* _Work instruction_: Go line by line through the entries and show those that hold the string "than".

____ Data provided

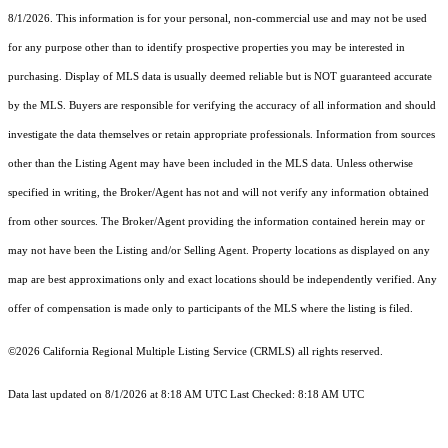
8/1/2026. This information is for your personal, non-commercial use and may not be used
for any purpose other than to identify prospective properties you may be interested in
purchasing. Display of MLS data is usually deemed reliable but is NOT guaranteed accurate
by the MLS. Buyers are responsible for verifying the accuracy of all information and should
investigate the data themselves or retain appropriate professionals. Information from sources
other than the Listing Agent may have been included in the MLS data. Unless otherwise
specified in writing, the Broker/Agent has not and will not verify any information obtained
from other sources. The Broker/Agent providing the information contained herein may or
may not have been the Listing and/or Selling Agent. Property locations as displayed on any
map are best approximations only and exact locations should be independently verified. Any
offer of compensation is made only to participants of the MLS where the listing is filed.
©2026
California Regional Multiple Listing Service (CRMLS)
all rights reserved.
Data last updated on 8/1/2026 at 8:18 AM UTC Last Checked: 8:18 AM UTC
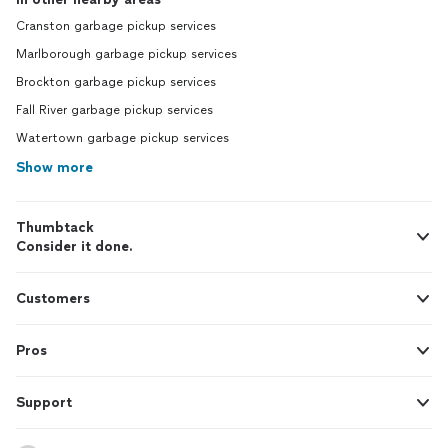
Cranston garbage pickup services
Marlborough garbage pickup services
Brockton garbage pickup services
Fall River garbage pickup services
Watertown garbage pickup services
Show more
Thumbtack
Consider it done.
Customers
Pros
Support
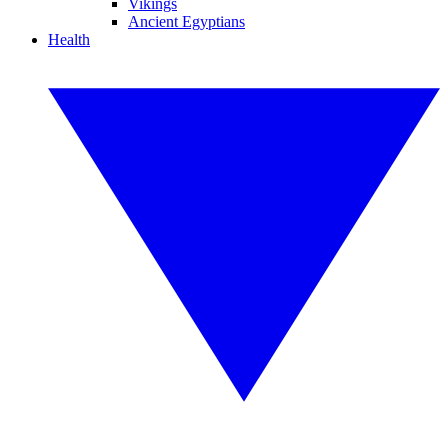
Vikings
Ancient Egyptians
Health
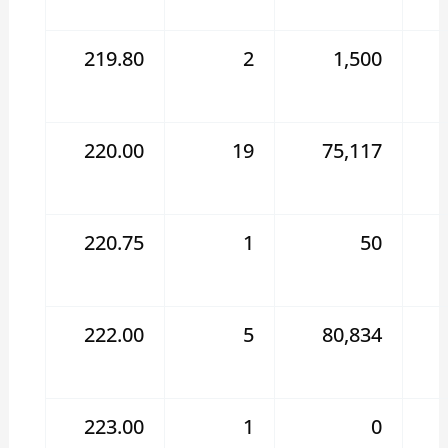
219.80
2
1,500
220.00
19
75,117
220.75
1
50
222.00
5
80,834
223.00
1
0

________

* _Expected answer_:
for any purpose other than to identify prospective properties you may be interested in
other than the Listing Agent may have been included in the MLS data. Unless otherwise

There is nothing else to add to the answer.